Top of Extracted information

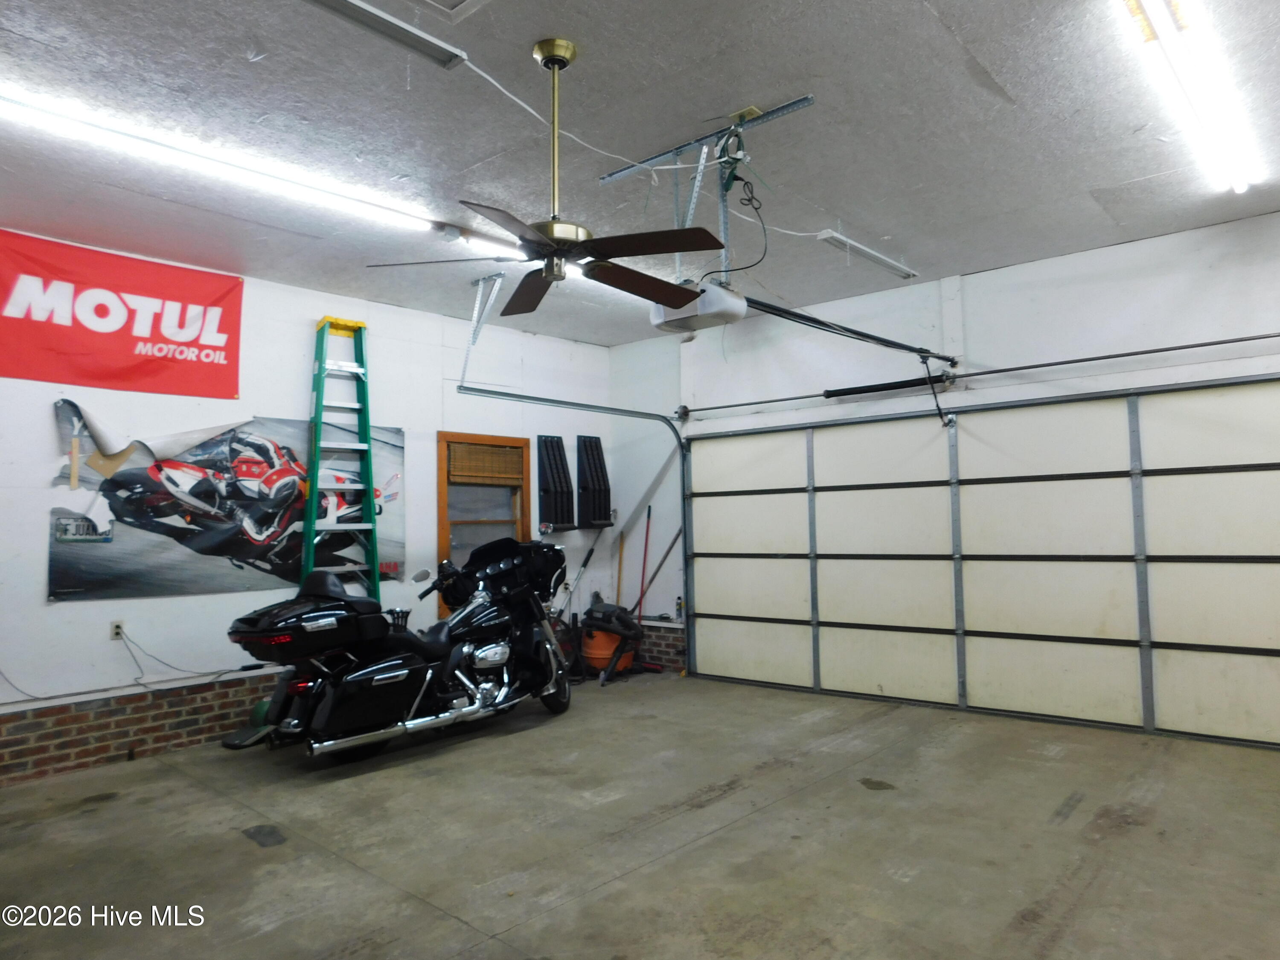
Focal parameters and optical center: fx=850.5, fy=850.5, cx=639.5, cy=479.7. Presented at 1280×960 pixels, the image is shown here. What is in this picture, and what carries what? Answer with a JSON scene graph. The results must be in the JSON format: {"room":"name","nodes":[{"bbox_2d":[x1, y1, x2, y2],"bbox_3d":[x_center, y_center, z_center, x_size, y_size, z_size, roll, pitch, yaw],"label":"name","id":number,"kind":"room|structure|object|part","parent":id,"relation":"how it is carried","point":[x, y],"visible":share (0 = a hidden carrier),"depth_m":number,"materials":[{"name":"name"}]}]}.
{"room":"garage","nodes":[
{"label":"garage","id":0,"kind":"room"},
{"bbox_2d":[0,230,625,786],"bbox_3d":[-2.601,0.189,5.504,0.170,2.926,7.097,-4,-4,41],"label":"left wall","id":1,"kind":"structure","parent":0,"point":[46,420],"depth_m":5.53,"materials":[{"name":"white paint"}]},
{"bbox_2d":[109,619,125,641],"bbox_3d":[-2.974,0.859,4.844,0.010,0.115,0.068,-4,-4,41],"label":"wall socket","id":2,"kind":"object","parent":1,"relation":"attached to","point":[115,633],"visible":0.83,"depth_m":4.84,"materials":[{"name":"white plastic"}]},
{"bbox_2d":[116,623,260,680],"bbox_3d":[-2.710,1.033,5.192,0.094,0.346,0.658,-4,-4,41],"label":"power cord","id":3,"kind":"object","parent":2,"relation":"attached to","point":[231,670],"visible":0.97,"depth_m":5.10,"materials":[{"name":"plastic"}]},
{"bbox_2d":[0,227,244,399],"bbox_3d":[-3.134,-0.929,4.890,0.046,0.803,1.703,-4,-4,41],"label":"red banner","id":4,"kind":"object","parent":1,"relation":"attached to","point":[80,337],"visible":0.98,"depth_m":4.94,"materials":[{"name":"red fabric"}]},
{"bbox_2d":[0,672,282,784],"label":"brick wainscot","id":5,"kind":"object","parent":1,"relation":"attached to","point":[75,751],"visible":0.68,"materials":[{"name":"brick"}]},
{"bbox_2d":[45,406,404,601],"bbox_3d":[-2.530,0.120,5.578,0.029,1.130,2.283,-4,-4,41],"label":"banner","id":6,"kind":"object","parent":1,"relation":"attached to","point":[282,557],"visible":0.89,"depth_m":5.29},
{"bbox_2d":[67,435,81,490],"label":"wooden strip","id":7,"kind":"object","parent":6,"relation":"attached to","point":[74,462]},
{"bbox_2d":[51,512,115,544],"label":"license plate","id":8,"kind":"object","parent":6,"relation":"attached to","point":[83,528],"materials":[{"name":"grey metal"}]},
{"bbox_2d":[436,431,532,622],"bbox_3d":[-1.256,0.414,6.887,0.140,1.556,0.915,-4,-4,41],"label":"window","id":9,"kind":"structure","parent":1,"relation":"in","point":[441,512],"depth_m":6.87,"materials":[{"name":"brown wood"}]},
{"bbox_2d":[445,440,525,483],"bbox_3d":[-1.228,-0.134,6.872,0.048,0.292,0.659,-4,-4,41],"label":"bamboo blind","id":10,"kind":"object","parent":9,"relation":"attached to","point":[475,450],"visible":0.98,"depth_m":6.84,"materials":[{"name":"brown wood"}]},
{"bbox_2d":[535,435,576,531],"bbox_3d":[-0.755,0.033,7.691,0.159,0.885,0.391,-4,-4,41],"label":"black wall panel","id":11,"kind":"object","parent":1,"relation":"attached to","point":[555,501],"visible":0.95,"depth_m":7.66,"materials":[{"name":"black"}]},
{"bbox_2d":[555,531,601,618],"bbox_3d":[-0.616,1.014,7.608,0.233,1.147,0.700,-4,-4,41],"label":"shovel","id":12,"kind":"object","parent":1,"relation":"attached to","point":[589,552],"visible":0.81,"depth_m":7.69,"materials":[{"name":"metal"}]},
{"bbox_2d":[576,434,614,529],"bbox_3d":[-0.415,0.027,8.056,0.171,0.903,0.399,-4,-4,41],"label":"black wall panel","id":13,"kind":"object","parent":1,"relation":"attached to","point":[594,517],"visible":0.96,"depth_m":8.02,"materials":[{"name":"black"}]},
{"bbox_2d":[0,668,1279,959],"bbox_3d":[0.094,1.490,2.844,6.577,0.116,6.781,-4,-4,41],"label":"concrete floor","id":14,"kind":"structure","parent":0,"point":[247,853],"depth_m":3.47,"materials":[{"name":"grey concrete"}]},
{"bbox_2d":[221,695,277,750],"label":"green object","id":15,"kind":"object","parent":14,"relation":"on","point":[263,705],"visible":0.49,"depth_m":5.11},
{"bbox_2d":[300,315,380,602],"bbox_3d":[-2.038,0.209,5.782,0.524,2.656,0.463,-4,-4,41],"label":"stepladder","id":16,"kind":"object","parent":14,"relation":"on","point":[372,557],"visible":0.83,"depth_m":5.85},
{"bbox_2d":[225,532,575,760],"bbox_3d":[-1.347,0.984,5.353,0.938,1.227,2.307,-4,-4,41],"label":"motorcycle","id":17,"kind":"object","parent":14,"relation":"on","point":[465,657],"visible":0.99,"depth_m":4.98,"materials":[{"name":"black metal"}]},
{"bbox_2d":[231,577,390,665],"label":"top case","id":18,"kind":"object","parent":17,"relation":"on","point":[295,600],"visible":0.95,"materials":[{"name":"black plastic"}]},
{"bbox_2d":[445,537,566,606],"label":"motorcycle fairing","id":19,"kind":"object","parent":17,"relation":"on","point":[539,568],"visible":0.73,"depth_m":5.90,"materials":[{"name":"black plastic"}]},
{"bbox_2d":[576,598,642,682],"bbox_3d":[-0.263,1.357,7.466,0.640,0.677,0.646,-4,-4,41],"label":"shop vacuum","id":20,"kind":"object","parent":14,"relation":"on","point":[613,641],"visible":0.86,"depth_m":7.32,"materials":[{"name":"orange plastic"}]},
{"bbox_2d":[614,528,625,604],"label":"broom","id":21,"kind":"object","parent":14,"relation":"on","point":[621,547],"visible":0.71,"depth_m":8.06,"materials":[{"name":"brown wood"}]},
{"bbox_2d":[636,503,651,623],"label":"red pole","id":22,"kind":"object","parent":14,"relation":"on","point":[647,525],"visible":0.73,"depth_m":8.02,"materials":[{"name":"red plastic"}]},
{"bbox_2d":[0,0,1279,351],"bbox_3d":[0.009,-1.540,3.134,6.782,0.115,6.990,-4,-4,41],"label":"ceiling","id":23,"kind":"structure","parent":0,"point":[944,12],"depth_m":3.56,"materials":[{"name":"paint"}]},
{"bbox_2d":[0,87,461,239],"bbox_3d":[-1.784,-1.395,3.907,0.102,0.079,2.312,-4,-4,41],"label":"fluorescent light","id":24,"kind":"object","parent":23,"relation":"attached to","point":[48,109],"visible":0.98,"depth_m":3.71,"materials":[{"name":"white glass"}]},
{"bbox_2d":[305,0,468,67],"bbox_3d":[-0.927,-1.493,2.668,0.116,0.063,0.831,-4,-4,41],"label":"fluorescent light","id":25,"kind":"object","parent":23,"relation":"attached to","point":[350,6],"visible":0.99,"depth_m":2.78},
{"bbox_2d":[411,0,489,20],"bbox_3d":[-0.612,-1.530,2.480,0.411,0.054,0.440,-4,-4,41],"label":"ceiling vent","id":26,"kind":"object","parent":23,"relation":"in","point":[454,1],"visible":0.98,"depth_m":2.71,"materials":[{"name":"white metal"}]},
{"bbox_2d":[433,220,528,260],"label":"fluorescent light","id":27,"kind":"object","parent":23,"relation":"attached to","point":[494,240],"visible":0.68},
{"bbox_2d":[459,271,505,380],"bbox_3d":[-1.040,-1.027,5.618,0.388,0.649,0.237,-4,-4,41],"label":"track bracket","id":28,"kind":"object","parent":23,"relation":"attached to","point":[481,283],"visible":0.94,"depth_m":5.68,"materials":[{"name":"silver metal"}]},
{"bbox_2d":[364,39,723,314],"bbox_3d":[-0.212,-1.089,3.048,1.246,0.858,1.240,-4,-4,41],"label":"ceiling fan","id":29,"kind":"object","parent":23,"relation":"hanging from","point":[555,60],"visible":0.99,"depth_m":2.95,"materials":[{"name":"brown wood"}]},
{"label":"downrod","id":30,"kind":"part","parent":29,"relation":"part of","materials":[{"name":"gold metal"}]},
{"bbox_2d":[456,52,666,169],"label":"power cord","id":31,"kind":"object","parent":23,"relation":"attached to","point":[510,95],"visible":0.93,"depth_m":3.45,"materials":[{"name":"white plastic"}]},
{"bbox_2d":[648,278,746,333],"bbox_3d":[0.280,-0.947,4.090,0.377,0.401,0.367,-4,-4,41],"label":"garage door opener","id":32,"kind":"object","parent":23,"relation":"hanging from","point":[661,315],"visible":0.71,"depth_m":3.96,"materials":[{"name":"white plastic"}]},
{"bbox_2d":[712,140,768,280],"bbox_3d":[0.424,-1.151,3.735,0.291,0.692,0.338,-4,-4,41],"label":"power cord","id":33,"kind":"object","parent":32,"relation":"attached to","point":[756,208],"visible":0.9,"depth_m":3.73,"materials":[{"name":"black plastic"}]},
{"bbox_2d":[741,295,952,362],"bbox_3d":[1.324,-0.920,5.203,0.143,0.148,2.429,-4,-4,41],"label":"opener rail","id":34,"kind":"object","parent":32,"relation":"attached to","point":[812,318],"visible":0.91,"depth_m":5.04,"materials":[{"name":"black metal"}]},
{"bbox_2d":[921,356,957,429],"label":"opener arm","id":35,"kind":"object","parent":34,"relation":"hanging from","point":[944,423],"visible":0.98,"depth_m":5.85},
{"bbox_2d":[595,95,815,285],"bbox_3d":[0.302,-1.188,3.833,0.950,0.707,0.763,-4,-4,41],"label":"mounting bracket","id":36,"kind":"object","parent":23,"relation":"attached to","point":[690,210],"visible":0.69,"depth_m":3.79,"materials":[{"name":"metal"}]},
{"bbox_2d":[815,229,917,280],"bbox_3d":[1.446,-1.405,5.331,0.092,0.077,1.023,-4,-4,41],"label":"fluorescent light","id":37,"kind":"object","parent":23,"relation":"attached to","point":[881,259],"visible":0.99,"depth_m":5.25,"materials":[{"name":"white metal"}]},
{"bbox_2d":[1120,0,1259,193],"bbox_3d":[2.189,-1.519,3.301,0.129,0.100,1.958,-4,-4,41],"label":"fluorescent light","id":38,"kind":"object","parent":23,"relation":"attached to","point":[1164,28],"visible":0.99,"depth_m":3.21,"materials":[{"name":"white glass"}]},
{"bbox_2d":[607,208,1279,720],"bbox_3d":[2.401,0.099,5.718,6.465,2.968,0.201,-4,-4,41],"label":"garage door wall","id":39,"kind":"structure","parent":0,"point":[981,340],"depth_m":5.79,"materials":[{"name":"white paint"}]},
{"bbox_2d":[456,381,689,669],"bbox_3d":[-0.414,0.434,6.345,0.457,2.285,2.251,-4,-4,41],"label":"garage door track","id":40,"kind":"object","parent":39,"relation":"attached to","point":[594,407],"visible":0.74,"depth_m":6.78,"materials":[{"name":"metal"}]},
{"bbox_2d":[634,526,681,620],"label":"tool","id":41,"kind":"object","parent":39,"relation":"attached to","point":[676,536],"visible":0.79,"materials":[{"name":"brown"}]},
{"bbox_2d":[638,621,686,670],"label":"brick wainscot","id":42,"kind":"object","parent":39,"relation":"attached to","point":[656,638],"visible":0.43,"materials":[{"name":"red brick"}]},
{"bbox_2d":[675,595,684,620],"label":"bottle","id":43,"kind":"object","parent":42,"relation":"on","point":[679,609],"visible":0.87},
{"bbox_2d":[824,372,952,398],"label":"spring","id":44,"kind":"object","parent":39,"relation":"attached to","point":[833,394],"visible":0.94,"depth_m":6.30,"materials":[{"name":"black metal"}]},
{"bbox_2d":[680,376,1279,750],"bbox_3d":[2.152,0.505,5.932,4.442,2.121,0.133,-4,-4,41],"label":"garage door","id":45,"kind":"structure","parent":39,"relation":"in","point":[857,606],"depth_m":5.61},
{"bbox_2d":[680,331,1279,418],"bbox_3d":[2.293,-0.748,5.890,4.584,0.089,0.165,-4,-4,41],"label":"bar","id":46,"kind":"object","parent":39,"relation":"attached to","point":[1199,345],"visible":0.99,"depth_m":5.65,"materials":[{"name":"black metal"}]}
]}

Bottom of Extracted information
Top of Extracted information

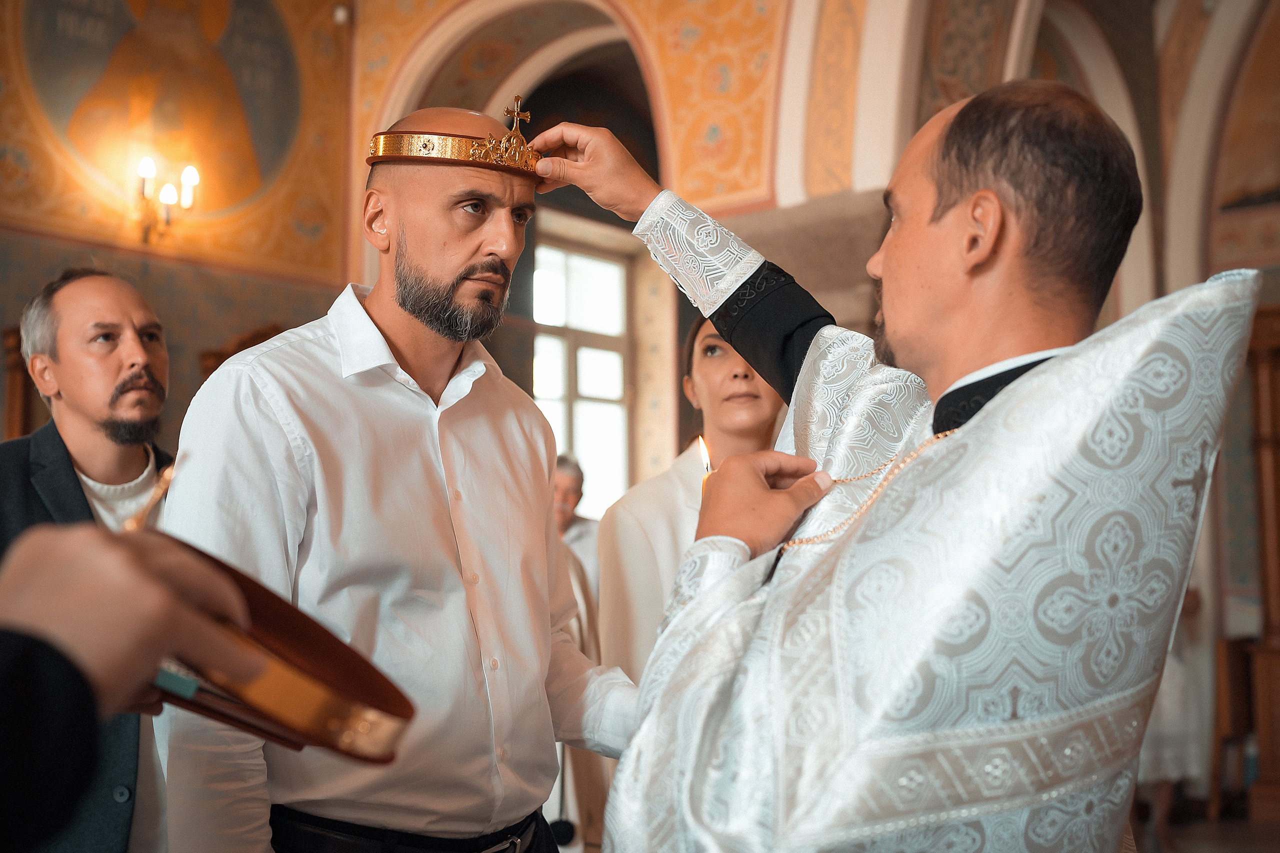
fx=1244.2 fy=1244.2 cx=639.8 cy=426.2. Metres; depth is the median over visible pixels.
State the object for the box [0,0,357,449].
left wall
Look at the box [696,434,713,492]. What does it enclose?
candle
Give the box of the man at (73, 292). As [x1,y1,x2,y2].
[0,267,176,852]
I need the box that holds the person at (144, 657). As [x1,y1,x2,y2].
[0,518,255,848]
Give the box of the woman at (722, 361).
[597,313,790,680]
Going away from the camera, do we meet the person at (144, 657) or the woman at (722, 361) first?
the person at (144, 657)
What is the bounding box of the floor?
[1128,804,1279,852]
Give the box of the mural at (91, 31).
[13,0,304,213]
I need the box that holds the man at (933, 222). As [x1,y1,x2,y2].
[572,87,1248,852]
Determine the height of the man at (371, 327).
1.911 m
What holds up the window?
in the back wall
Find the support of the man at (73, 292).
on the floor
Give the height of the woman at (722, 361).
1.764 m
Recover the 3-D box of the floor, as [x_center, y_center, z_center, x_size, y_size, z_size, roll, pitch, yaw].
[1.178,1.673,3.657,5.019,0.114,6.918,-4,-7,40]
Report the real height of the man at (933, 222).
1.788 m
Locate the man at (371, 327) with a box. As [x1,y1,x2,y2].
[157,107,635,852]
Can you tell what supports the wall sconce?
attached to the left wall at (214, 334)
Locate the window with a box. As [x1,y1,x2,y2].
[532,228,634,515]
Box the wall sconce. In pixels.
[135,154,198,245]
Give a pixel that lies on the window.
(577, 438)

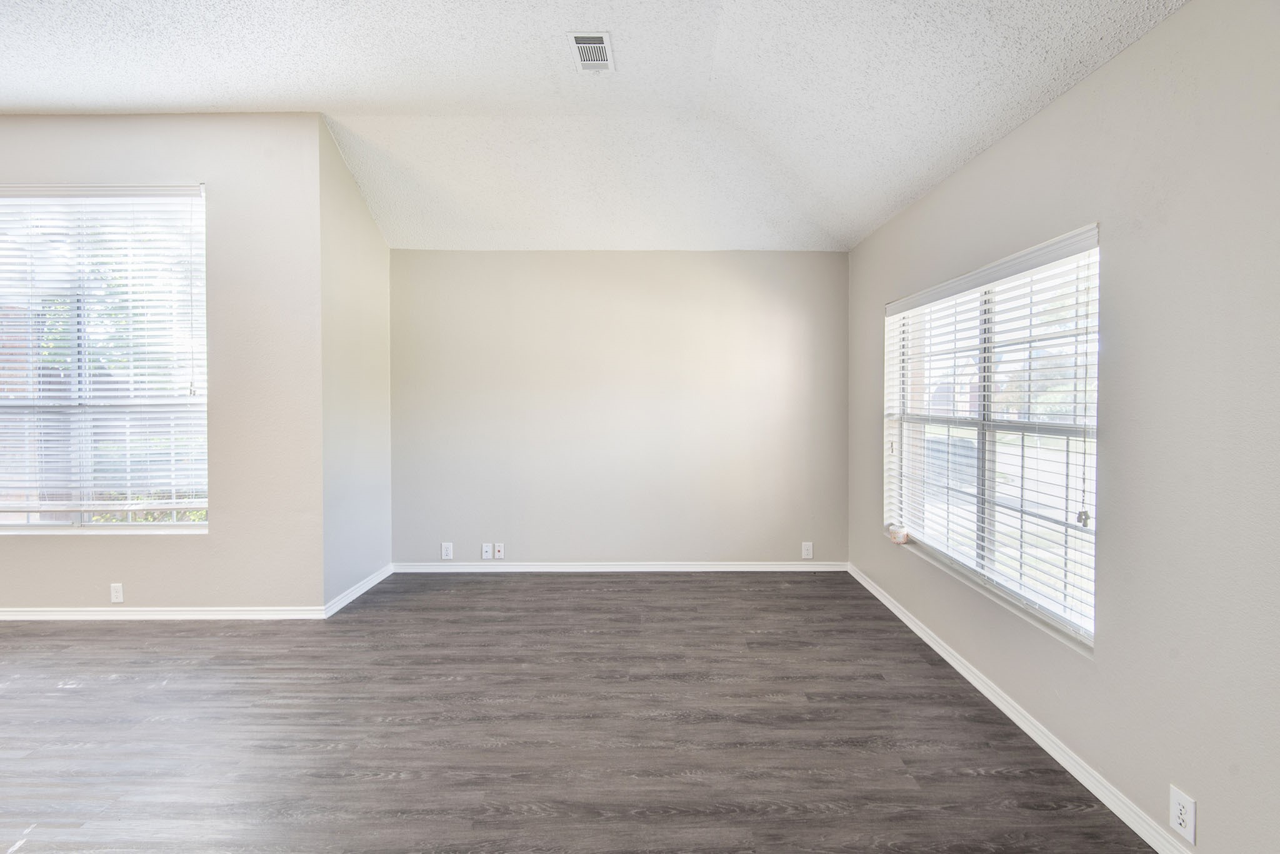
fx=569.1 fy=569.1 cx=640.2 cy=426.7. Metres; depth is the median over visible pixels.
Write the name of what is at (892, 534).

Bottom of Extracted information
Top of Extracted information

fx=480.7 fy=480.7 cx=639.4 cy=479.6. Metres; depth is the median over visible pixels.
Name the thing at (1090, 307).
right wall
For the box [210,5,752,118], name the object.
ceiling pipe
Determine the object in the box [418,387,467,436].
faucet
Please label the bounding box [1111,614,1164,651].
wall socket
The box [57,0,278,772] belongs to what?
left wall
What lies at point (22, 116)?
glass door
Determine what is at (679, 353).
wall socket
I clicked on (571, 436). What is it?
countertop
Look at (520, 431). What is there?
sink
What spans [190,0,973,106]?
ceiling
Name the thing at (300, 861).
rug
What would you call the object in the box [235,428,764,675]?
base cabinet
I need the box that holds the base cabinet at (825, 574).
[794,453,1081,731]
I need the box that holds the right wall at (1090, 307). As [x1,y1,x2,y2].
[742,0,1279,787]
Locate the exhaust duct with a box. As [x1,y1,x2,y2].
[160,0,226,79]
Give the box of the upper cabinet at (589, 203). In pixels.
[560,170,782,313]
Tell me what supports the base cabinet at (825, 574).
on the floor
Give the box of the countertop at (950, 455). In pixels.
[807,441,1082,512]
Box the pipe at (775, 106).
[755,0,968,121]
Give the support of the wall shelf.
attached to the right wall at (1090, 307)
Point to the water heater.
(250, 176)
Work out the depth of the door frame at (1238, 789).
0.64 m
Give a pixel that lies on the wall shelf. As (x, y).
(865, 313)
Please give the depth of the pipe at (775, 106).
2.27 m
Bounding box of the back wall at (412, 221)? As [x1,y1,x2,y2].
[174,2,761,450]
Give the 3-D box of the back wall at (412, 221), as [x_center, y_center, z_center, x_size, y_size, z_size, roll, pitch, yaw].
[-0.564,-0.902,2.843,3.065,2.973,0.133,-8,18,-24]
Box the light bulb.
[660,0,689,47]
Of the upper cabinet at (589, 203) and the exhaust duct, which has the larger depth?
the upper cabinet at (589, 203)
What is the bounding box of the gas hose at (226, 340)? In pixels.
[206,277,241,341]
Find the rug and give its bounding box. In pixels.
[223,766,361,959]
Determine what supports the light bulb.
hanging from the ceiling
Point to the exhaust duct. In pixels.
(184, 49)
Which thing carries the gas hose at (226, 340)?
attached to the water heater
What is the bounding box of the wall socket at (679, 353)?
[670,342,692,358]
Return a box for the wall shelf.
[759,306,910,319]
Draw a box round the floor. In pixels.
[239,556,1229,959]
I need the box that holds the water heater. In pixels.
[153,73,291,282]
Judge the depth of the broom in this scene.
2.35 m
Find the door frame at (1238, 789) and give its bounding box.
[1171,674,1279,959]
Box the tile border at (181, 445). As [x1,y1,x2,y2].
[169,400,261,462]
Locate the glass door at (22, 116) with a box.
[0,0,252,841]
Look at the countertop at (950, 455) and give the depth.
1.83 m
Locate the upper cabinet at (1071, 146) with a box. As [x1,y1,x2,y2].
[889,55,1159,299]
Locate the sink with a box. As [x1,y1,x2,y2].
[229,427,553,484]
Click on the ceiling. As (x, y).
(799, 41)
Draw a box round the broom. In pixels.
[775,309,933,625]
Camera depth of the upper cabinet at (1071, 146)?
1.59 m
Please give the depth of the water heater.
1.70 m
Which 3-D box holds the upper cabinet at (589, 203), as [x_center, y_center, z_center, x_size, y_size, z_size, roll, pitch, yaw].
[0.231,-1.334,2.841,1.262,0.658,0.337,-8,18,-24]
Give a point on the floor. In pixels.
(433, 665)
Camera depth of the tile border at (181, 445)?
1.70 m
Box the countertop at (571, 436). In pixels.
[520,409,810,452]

Bottom of Extracted information

Could you output exactly the lines above, from the line with "I need the box that holds the man" up to and including the line with "Write the name of what is at (892, 534).", and nothing else, skipping the pictures?

I need the box that holds the man at (933, 222). As [x1,y1,x2,y2].
[572,87,1248,852]
Determine the height of the man at (371, 327).
1.911 m
What holds up the window?
in the back wall
Find the support of the man at (73, 292).
on the floor
Give the height of the woman at (722, 361).
1.764 m
Recover the 3-D box of the floor, as [x_center, y_center, z_center, x_size, y_size, z_size, roll, pitch, yaw].
[1.178,1.673,3.657,5.019,0.114,6.918,-4,-7,40]
Report the real height of the man at (933, 222).
1.788 m
Locate the man at (371, 327) with a box. As [x1,y1,x2,y2].
[157,107,635,852]
Can you tell what supports the wall sconce?
attached to the left wall at (214, 334)
Locate the window with a box. As [x1,y1,x2,y2].
[532,228,634,515]
Box the wall sconce. In pixels.
[135,154,198,245]
Give a pixel that lies on the window.
(577, 438)

fx=569.1 fy=569.1 cx=640.2 cy=426.7. Metres; depth is the median over visible pixels.
Write the name of what is at (892, 534).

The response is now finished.